Audiovisual Montage

1.2 Basic principles of dealing with sound on set

During a shoot, the visual information is, to put it simply, recorded by the camera. The sound recordings can be made synchronically with the images on set, inside the camera using an appropriate module, however they are usually recorded separately using a sound recorder, which ensures that the image and sound are synchronized when original sounds from the location are played back.

In the case of sound recording for reproduction at a later stage, different auditive aspects are differentiated, which will be listed in the next section in the form of a glossary:[1]

The term original soundtrack refers to the sound that is recorded separately or live while the camera is running — using audio tape, a DAT (digital audio tape) recorder or the sound recording module integrated into the digital camera (camcorder) — regardless of whether the sounds are made up of speech, noises, music, or atmospheric background. Later, this sound can be fed into the image using a shutter or another sync-signal, synchronized, in other words exactly in the right place, or according to the timecode (the electronic image number).
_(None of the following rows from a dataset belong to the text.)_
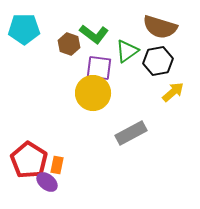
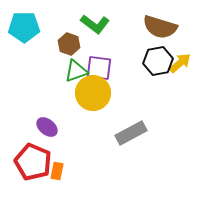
cyan pentagon: moved 2 px up
green L-shape: moved 1 px right, 10 px up
green triangle: moved 51 px left, 20 px down; rotated 15 degrees clockwise
yellow arrow: moved 7 px right, 29 px up
red pentagon: moved 4 px right, 2 px down; rotated 9 degrees counterclockwise
orange rectangle: moved 6 px down
purple ellipse: moved 55 px up
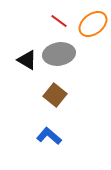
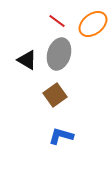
red line: moved 2 px left
gray ellipse: rotated 64 degrees counterclockwise
brown square: rotated 15 degrees clockwise
blue L-shape: moved 12 px right; rotated 25 degrees counterclockwise
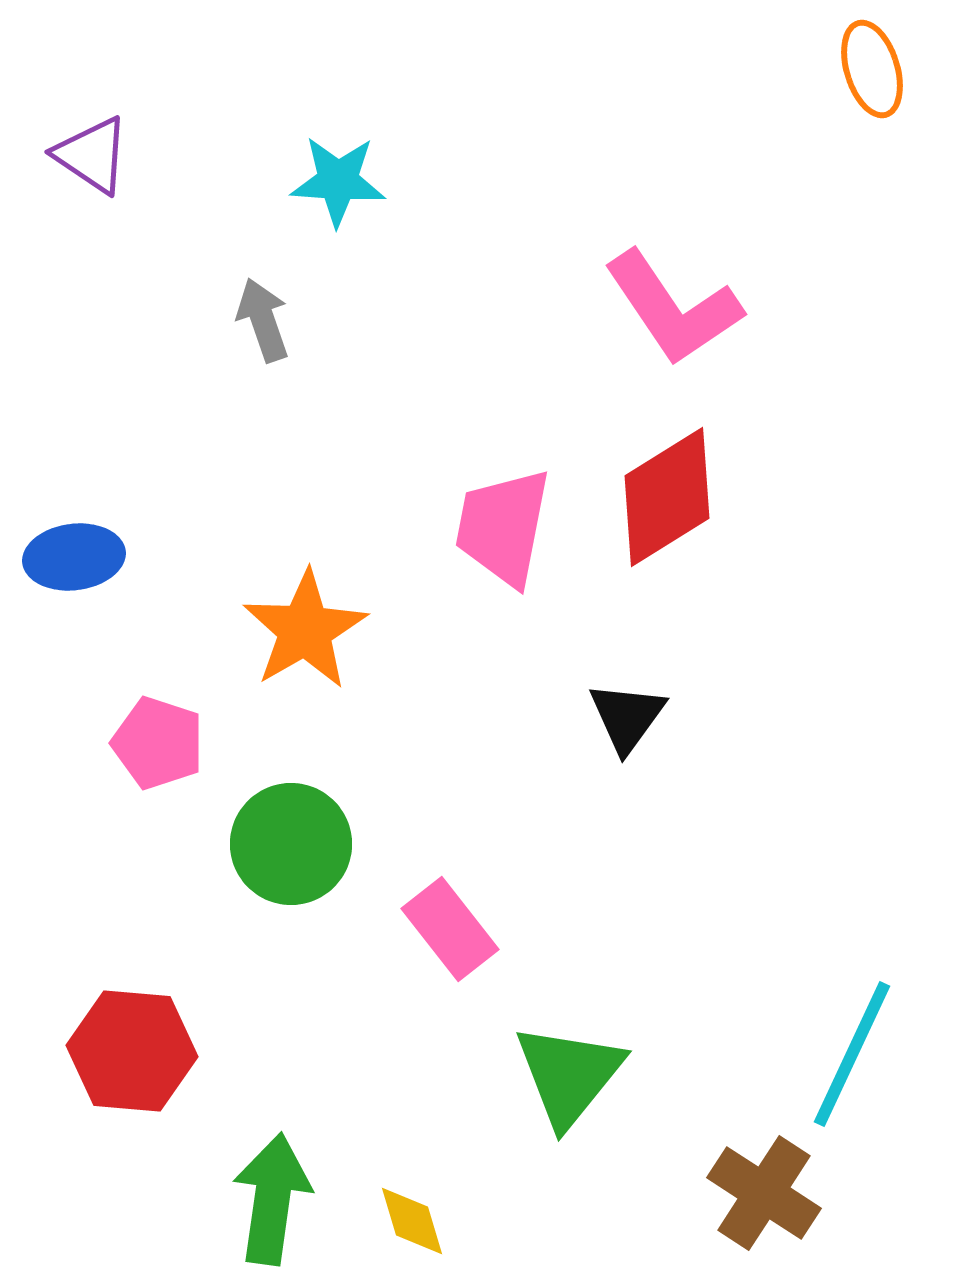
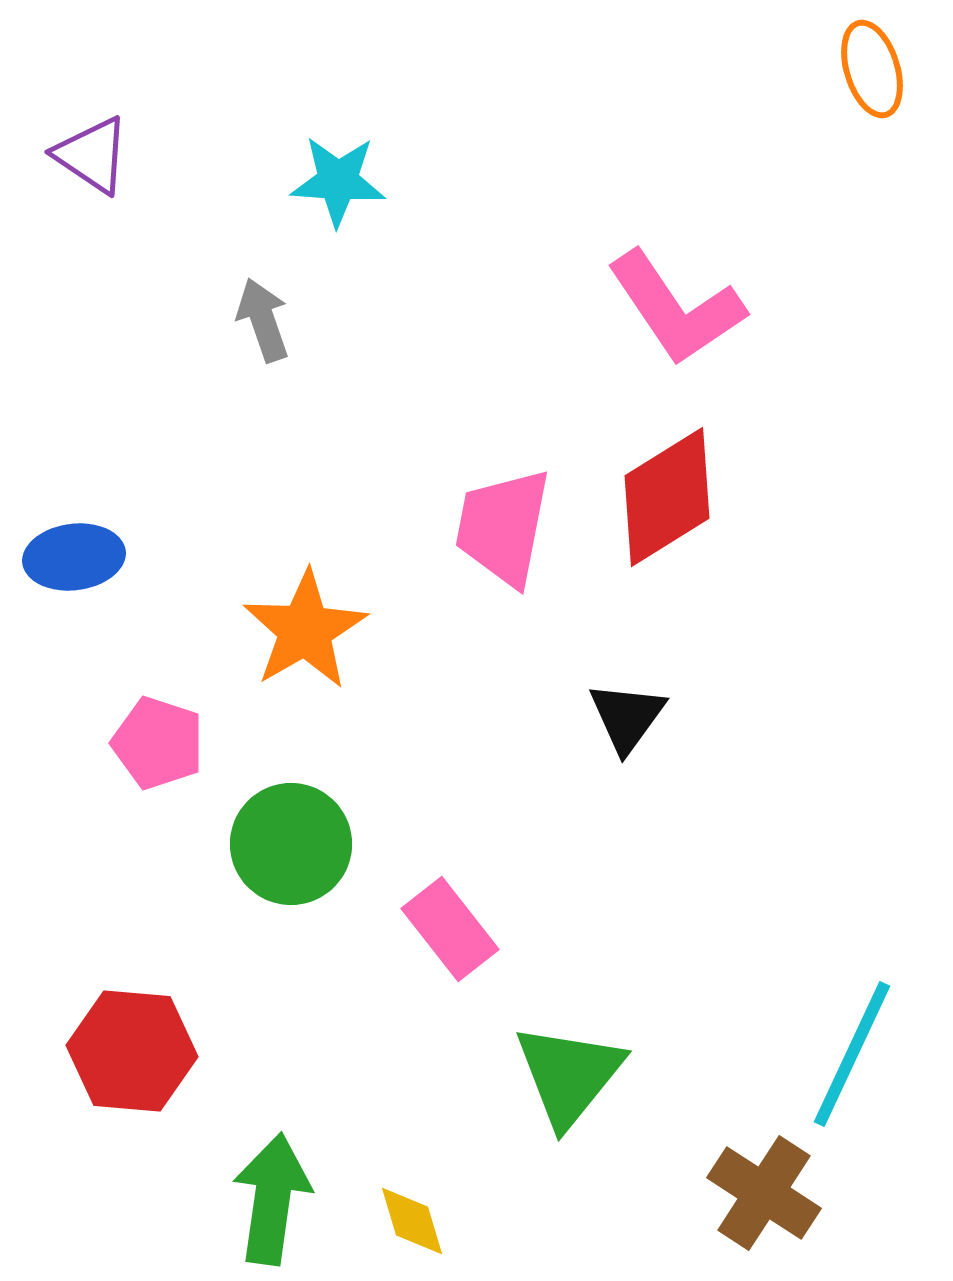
pink L-shape: moved 3 px right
The primary soundtrack, although also sync-recorded on location, differs from the high quality original sound and in comparison appears unclean and non-elaborated. It is needed to gain an impression of the original acoustic situation on the set. It is recorded by the sound editor in order to create an auditive point of reference for the sound editing and mix.
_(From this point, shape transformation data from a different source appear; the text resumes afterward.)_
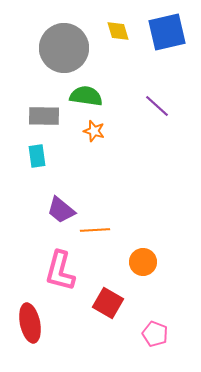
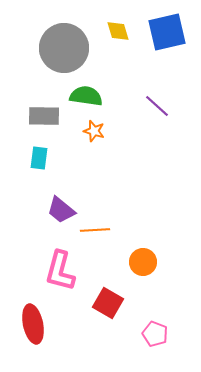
cyan rectangle: moved 2 px right, 2 px down; rotated 15 degrees clockwise
red ellipse: moved 3 px right, 1 px down
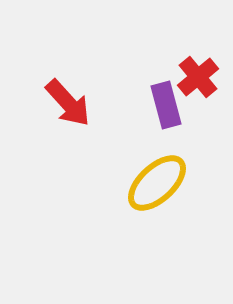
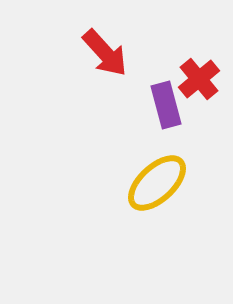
red cross: moved 1 px right, 2 px down
red arrow: moved 37 px right, 50 px up
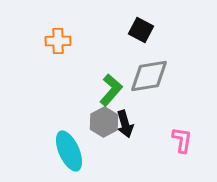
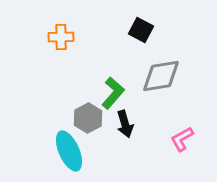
orange cross: moved 3 px right, 4 px up
gray diamond: moved 12 px right
green L-shape: moved 2 px right, 3 px down
gray hexagon: moved 16 px left, 4 px up
pink L-shape: moved 1 px up; rotated 128 degrees counterclockwise
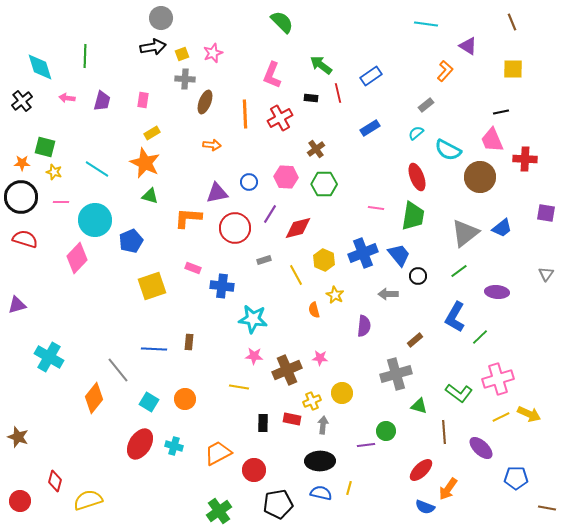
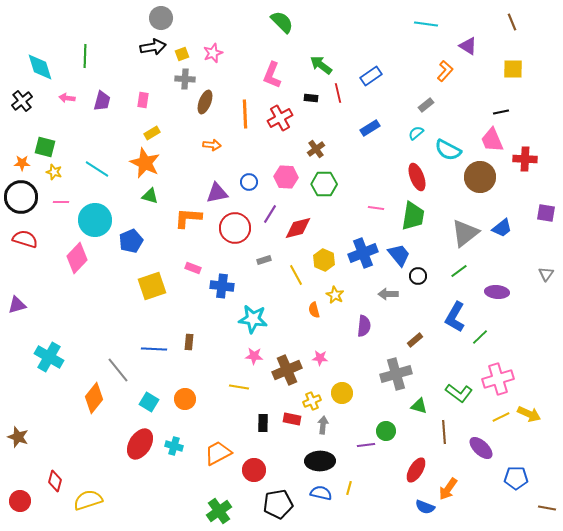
red ellipse at (421, 470): moved 5 px left; rotated 15 degrees counterclockwise
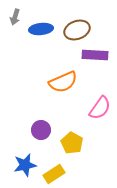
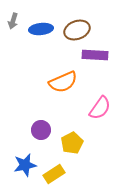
gray arrow: moved 2 px left, 4 px down
yellow pentagon: rotated 15 degrees clockwise
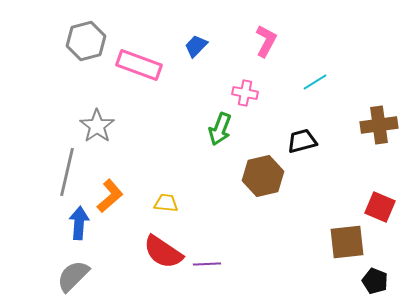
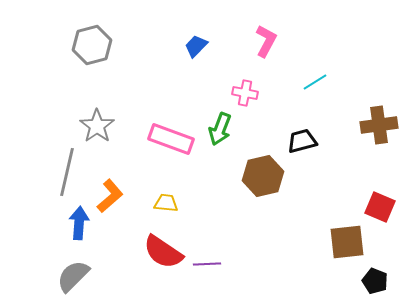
gray hexagon: moved 6 px right, 4 px down
pink rectangle: moved 32 px right, 74 px down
The terms wild track or wild sound are used to speak about separate sounds recorded on set without the camera running. These can replace distorted or too distant original sounds or can be added to a scene later.
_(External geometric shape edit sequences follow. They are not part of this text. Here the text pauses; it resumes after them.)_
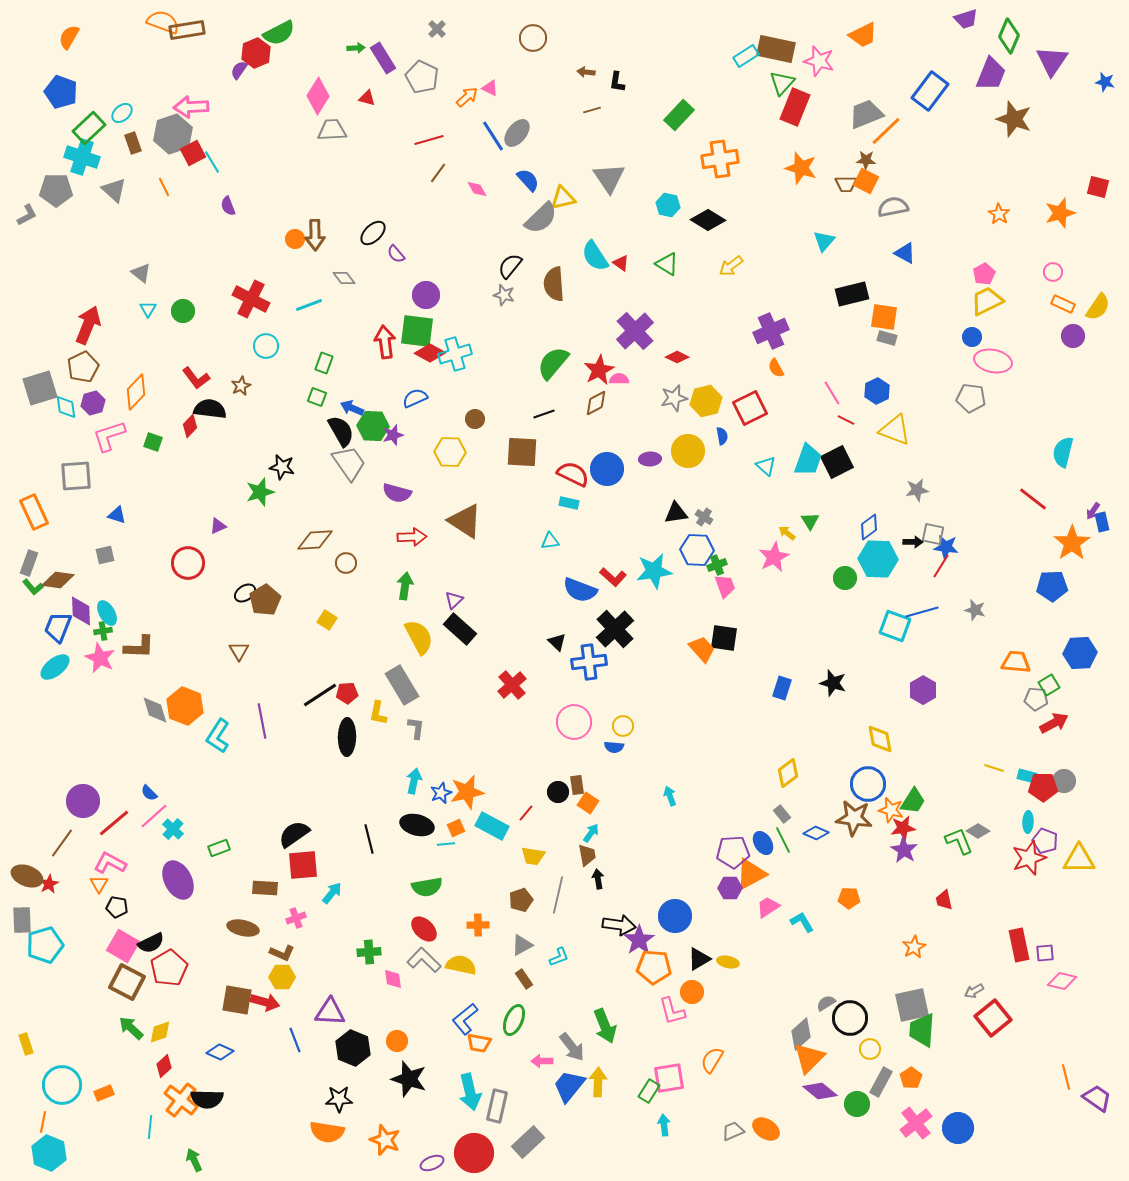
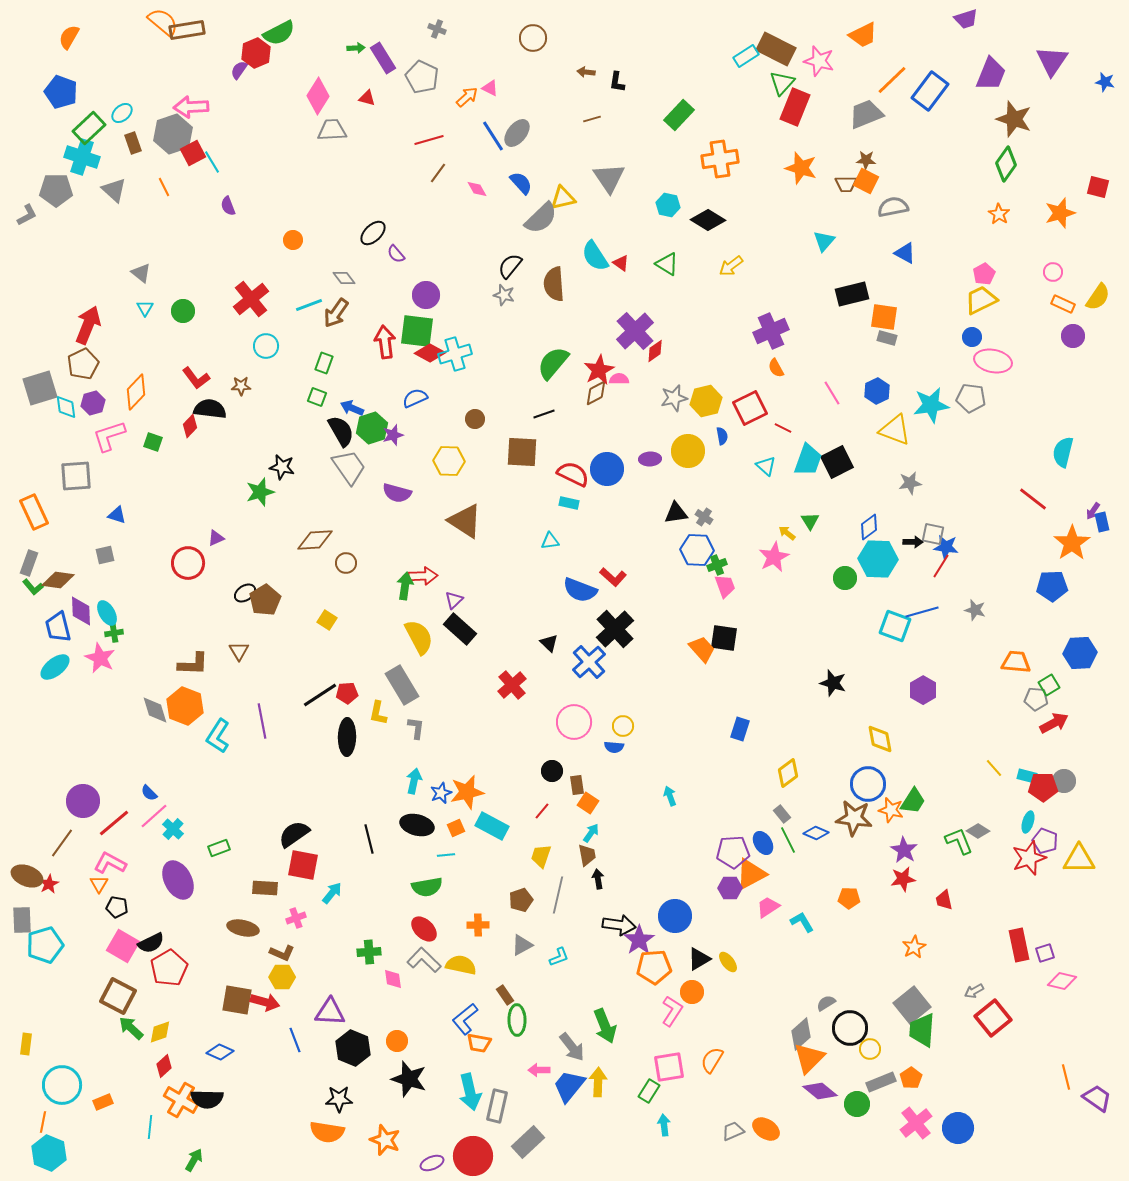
orange semicircle at (163, 22): rotated 20 degrees clockwise
gray cross at (437, 29): rotated 24 degrees counterclockwise
green diamond at (1009, 36): moved 3 px left, 128 px down; rotated 12 degrees clockwise
brown rectangle at (776, 49): rotated 15 degrees clockwise
brown line at (592, 110): moved 9 px down
orange line at (886, 131): moved 6 px right, 51 px up
blue semicircle at (528, 180): moved 7 px left, 3 px down
brown arrow at (315, 235): moved 21 px right, 78 px down; rotated 36 degrees clockwise
orange circle at (295, 239): moved 2 px left, 1 px down
red cross at (251, 299): rotated 24 degrees clockwise
yellow trapezoid at (987, 301): moved 6 px left, 1 px up
yellow semicircle at (1098, 307): moved 10 px up
cyan triangle at (148, 309): moved 3 px left, 1 px up
red diamond at (677, 357): moved 22 px left, 6 px up; rotated 60 degrees counterclockwise
brown pentagon at (83, 367): moved 3 px up
brown star at (241, 386): rotated 24 degrees clockwise
brown diamond at (596, 403): moved 10 px up
red line at (846, 420): moved 63 px left, 8 px down
green hexagon at (373, 426): moved 1 px left, 2 px down; rotated 20 degrees counterclockwise
yellow hexagon at (450, 452): moved 1 px left, 9 px down
gray trapezoid at (349, 463): moved 4 px down
gray star at (917, 490): moved 7 px left, 7 px up
purple triangle at (218, 526): moved 2 px left, 12 px down
red arrow at (412, 537): moved 11 px right, 39 px down
cyan star at (654, 571): moved 277 px right, 166 px up
blue trapezoid at (58, 627): rotated 36 degrees counterclockwise
green cross at (103, 631): moved 11 px right, 2 px down
black triangle at (557, 642): moved 8 px left, 1 px down
brown L-shape at (139, 647): moved 54 px right, 17 px down
blue cross at (589, 662): rotated 36 degrees counterclockwise
blue rectangle at (782, 688): moved 42 px left, 41 px down
yellow line at (994, 768): rotated 30 degrees clockwise
black circle at (558, 792): moved 6 px left, 21 px up
red line at (526, 813): moved 16 px right, 2 px up
cyan ellipse at (1028, 822): rotated 15 degrees clockwise
red star at (903, 828): moved 51 px down
green line at (783, 840): moved 5 px right
cyan line at (446, 844): moved 11 px down
yellow trapezoid at (533, 856): moved 8 px right; rotated 100 degrees clockwise
red square at (303, 865): rotated 16 degrees clockwise
purple square at (1045, 953): rotated 12 degrees counterclockwise
yellow ellipse at (728, 962): rotated 40 degrees clockwise
orange pentagon at (654, 967): rotated 8 degrees counterclockwise
brown rectangle at (524, 979): moved 19 px left, 16 px down
brown square at (127, 982): moved 9 px left, 14 px down
gray square at (912, 1005): rotated 27 degrees counterclockwise
pink L-shape at (672, 1011): rotated 132 degrees counterclockwise
black circle at (850, 1018): moved 10 px down
green ellipse at (514, 1020): moved 3 px right; rotated 24 degrees counterclockwise
yellow rectangle at (26, 1044): rotated 25 degrees clockwise
pink arrow at (542, 1061): moved 3 px left, 9 px down
pink square at (669, 1078): moved 11 px up
gray rectangle at (881, 1082): rotated 40 degrees clockwise
orange rectangle at (104, 1093): moved 1 px left, 9 px down
orange cross at (181, 1100): rotated 8 degrees counterclockwise
red circle at (474, 1153): moved 1 px left, 3 px down
green arrow at (194, 1160): rotated 55 degrees clockwise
Respeaks are dialogue sentences or speech passages that are recorded on set without a camera recording the image (or in the case of a documenting digital camera or camcorder when the microphone is switched on although no image is being recorded). This method is used in the case of unclean recordings, for example in rooms with too much echo, car journeys, or slips of the tongue, and the result is often more natural and spatially closer to the scene than later dubbing in the studio.

In the case of the so-called atmos, we are dealing less with the sounds in the foreground and much more with harmonious background noises that can be recorded without a camera running. In order to later supplement the mood of the scene, they provide for example the rushing sound of cars on a highway, the sound of a forest, or the sea.

In the case of playback, audio recordings that already exist, for example, existing sound recordings or previously compiled music are added on set via loudspeakers. They help to create an emotional and rhythmic mood on set or to synchronize movements to be recorded, such as dance. The original sounds that are recorded here however cannot be used for the final cut and must be replaced.